3. Āsanas are the Sitting Postures for yoga and meditation.
Sitting in a relaxed position with two legs folded is the posture that is simple and very common; it is called ‘Sukhasanam’ (सुखमासनम्). The same posture in steady and motionless form is called ‘Sthira Sukhasanam’ (स्थिरसुखमासनम्). Some of other asanas are Padmasana (lotus), Veerasana (heroic), Bhadrasana (glorious), Svastikasana (like the mystical sign), Dandasana (staff), Sopasrayasana (supported), Paryankasana (bedstead), Krauncha-nishadasana (seated heron), Hastanishadasana (seated elephant), Ushtranishadasana (seated camel), Samasansthanasana (evenly balanced), Siddhasana (accomplished), Sinhasana (lion)
4. Prāṇāyāma is a Breathing exercise (Prāna प्राण – breath, āyāma आयाम – to stretch and restrain). This is the practice of consciously regulating breath, by inhaling and then suspending exhalation for a period, exhaling and then suspending inhalation for a period.
5. Pratyāhāra is Abstraction (Prati प्रति- against, āhāra आहार – bring near) – Withdrawal of the sense organs from external objects. It is consciously closing one’s mind processes to the sensory world, for self extraction and abstraction.
6. Dhāranā (धारणा) is Concentration (dhṛ धृ means ‘to hold’) – Fixing the attention on a mantra or breath or any single object, without drifting of mind.
7. Dhyāna (ध्यान) is Meditation – Intense contemplation. process of mind Dhyana is distinct from Dharana in that the meditator becomes actively engaged with its focus. Shankara gives the example of a yogin in a state of dharana on morning sun may be aware of its brilliance, color and orbit; the yogin in dhyana state contemplates on sun’s orbit alone for example, without being interrupted by its color, brilliance or other related ideas.
8. Samādhi (समाधि) is Liberation – merging consciousness with the meditation. Samadhi is that spiritual state when one’s mind is so absorbed in whatever it is contemplating on, that the mind loses the sense of its own identity.
Surya Namaskar is worshipping Sun God through Yoga asanas. There are 12 asanas in Surya Namaskar. Doing these 12 asanas two times make one namaskar. Each asana goes with chanting a mantra with a physical posture. Surya Namaskar is supposed to be done at sunrise or at sunset time.
Yoga activates the Kundalini Shakti (body Energy) which is in sleeping state beneath Mooladhara Chakra. The Shakti passes through all 6 chakras of the body and unites with Shiva Shakti (Cosmic Energy) in Sahasrara Chakra above the head of living being.
According to one of the Rigveda hymns –
युञ्जते मन उत युञ्जते धियो विप्रा विप्रस्य बृहतो विपश्चितः।
वि होत्रा दधे वयुनाविदेक इन्मही देवस्य सवितुः परिष्टुतिः॥१॥
‘The highly knowledgeable Brahmans of the Brahman category control their minds with the help of necessary discipline and spiritual practices (yoga).
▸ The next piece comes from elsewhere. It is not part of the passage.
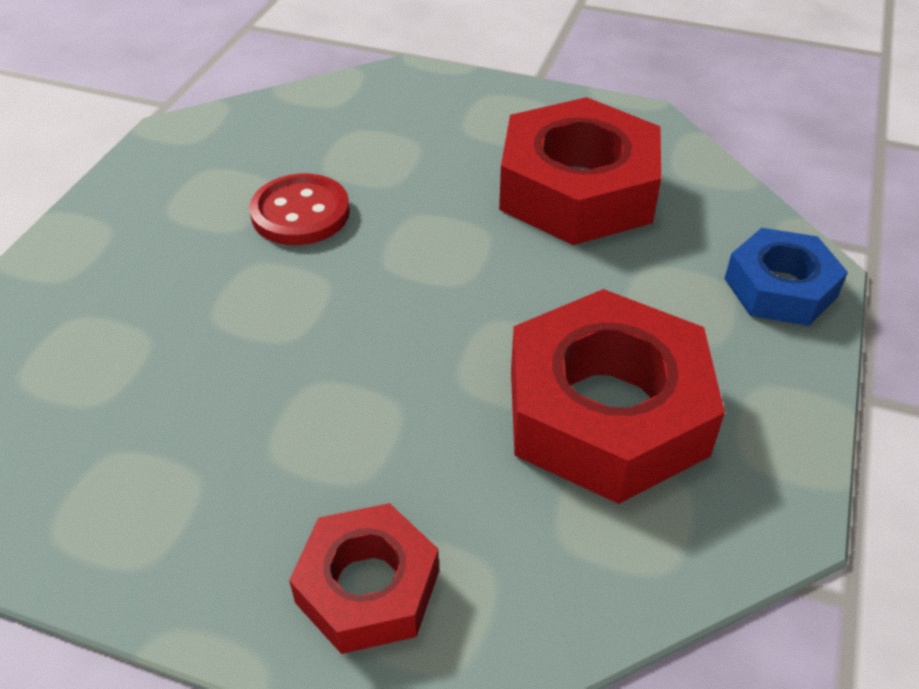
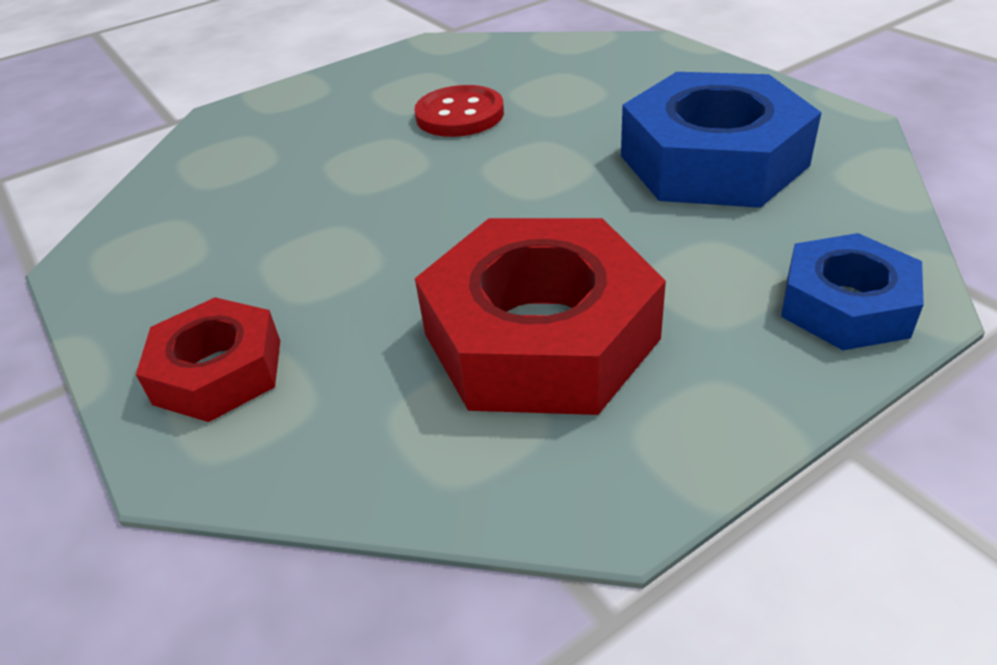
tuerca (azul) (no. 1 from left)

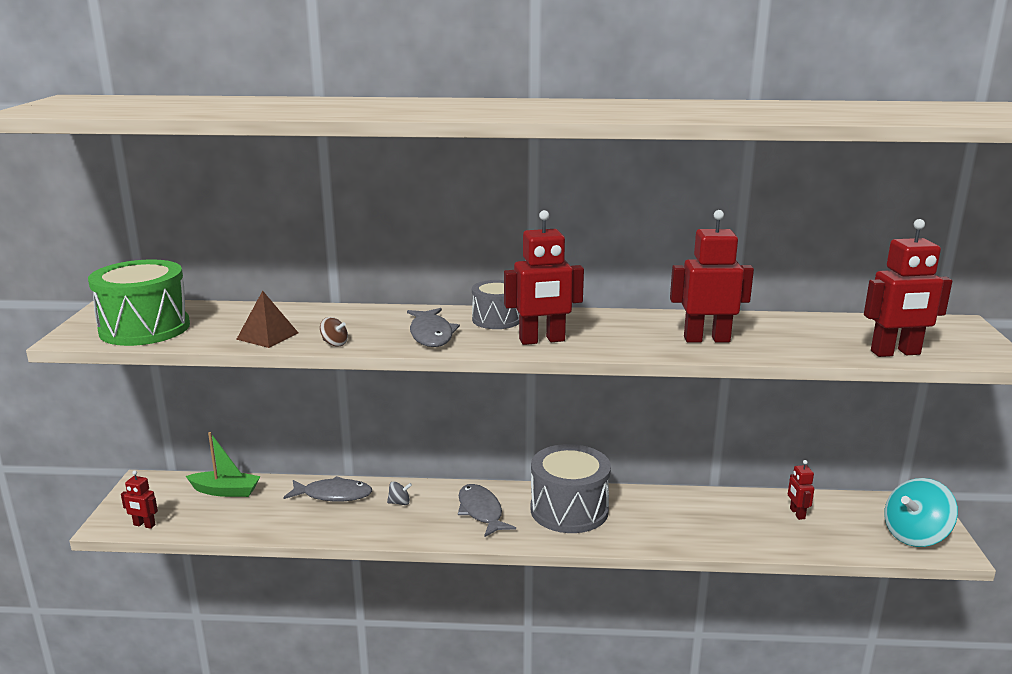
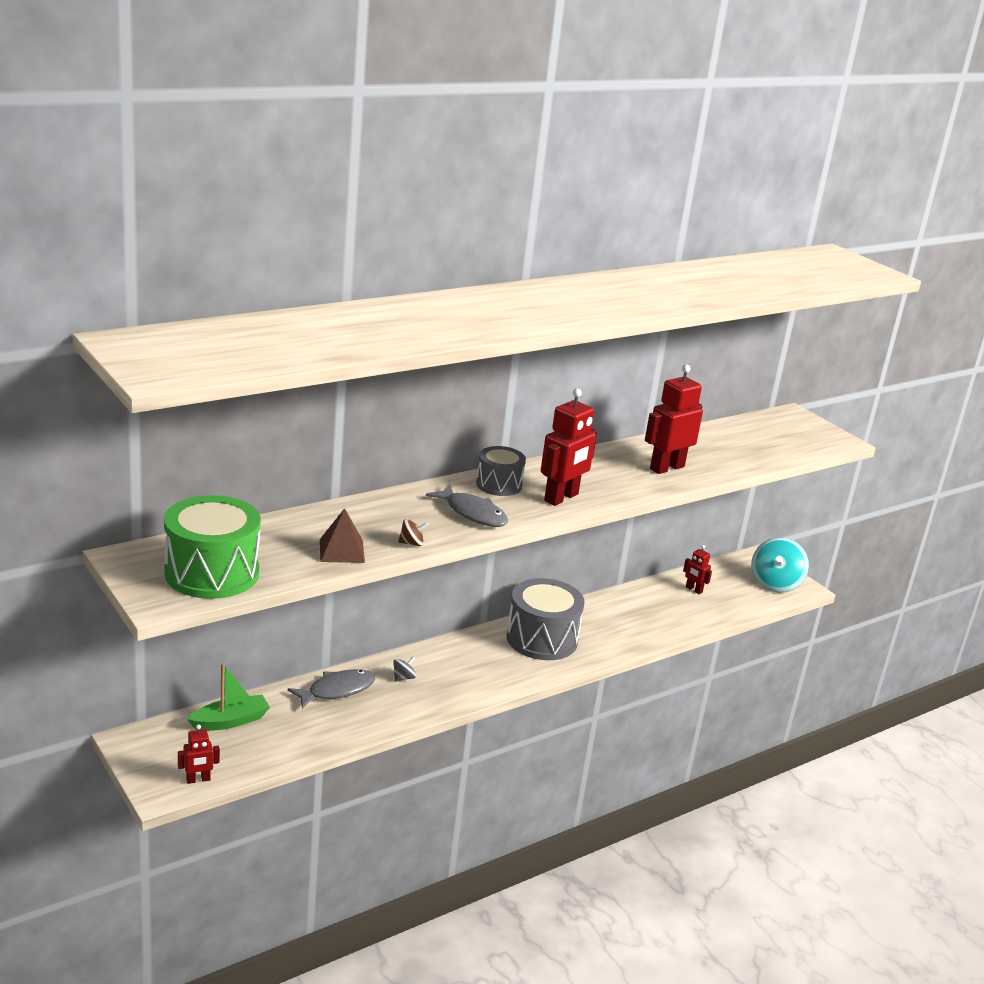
pez (gris) (no. 3 from left in the first image); robot (rojo) (no. 5 from left in the first image)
They churn their mind and force their thoughts (through yogic power) to the illuminating Savitri, the Sun God’.
Benefits of Yoga
Yoga reduces stress and improves some medical conditions such as premenstrual syndrome and decreases depression, insomnia, pain, and fatigue. Yoga helps in preventing cancer, asthma, heart problem, thyroid problem, obesity related problems etc. Yoga reduces the need of any medicines, increases physical stamina, and balances the conditions brought about by a deskbound lifestyle. It is particularly promoted as a course of therapy to balance external as well as internal parts of the body.
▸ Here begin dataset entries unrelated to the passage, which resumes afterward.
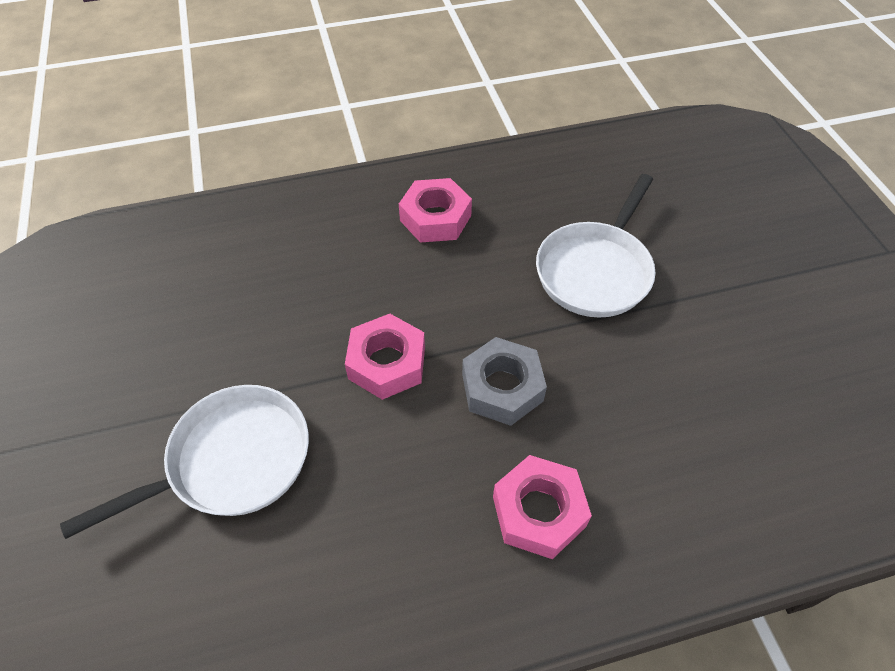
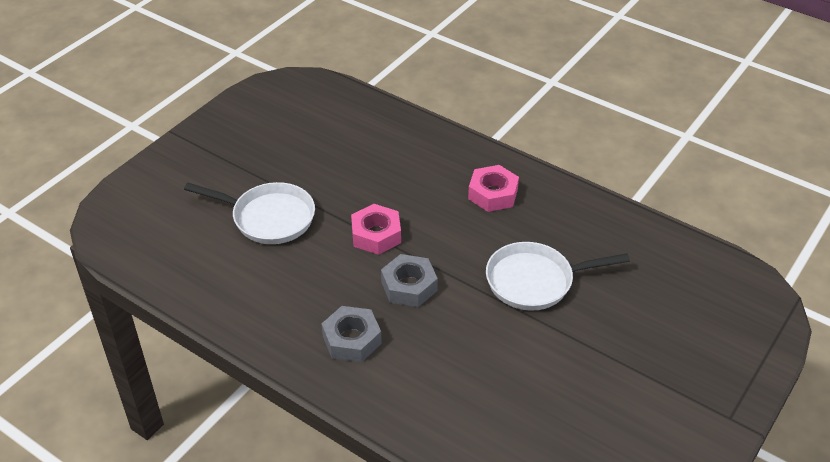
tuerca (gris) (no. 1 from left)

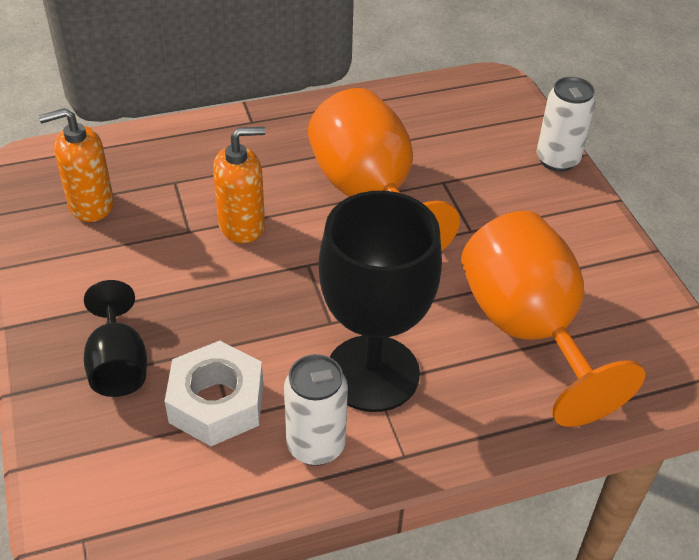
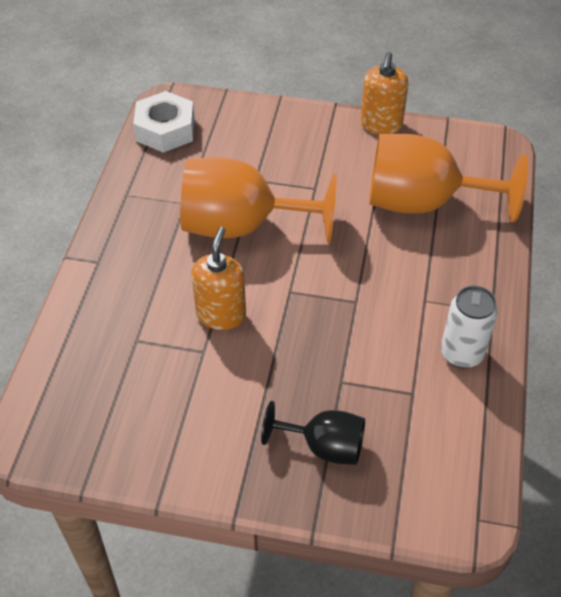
dispensador de jabón (naranja) (no. 2 from left); tuerca (blanco); copa (negro) (no. 2 from left in the first image); lata (blanco) (no. 2 from left in the first image)

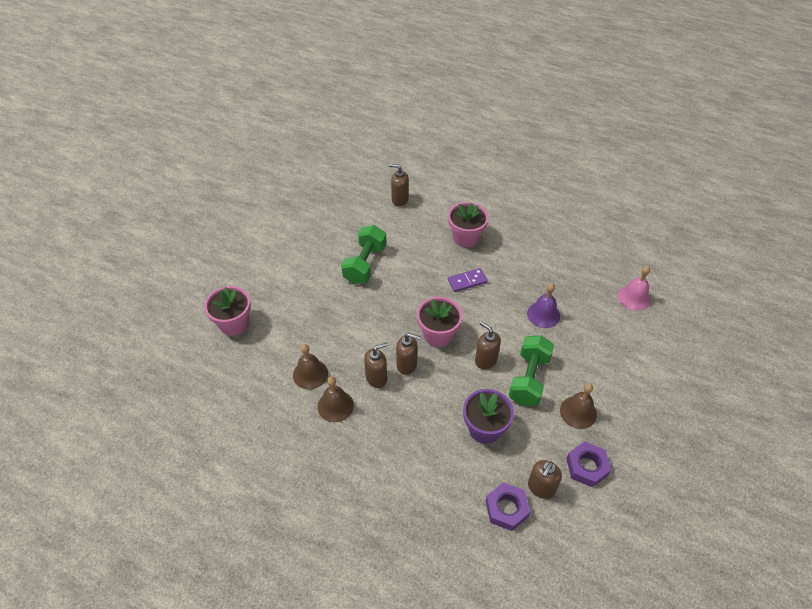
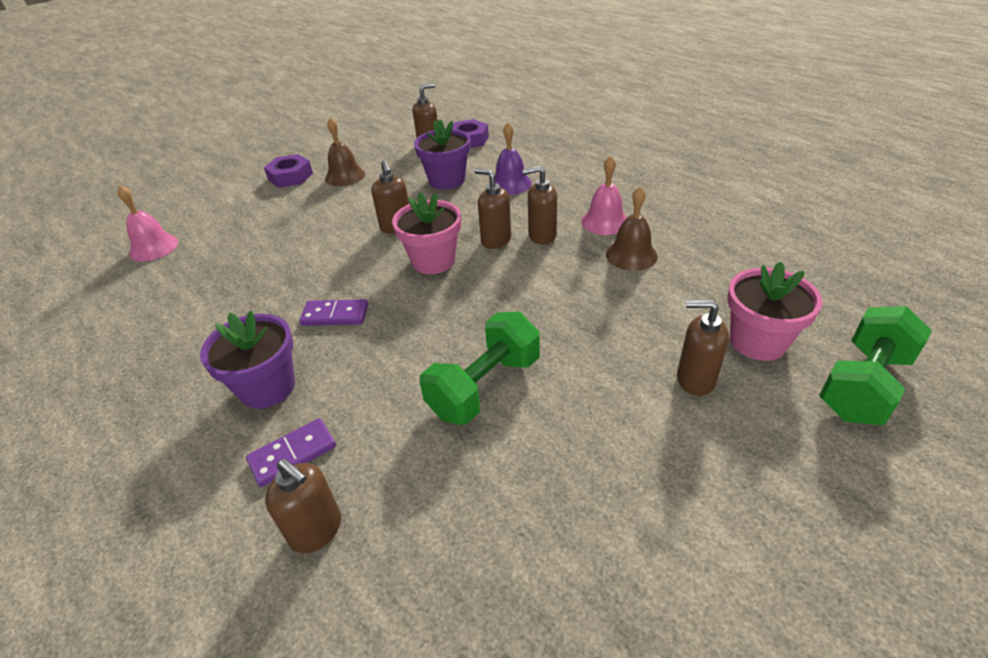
campana (rosa) (no. 2 from left); maceta (morado) (no. 1 from left); mancuerna (verde) (no. 2 from left); campana (morado); tuerca (morado) (no. 1 from left); ficha de dominó (morado) (no. 1 from left); dispensador de jabón (marrón) (no. 6 from left)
Swamy Vivekananda popularised Yoga Sutras of Patanjali, which are now considered as the foundational scripture of classical yoga. Though originated from Hinduism, Yoga is also practiced by other religions such as Buddhism, Jainism etc. In 2016, yoga was listed as an intangible cultural heritage by UNESCO. Most of the countries now believe in Yoga, and 21st June of every year is observed as International Day of Yoga.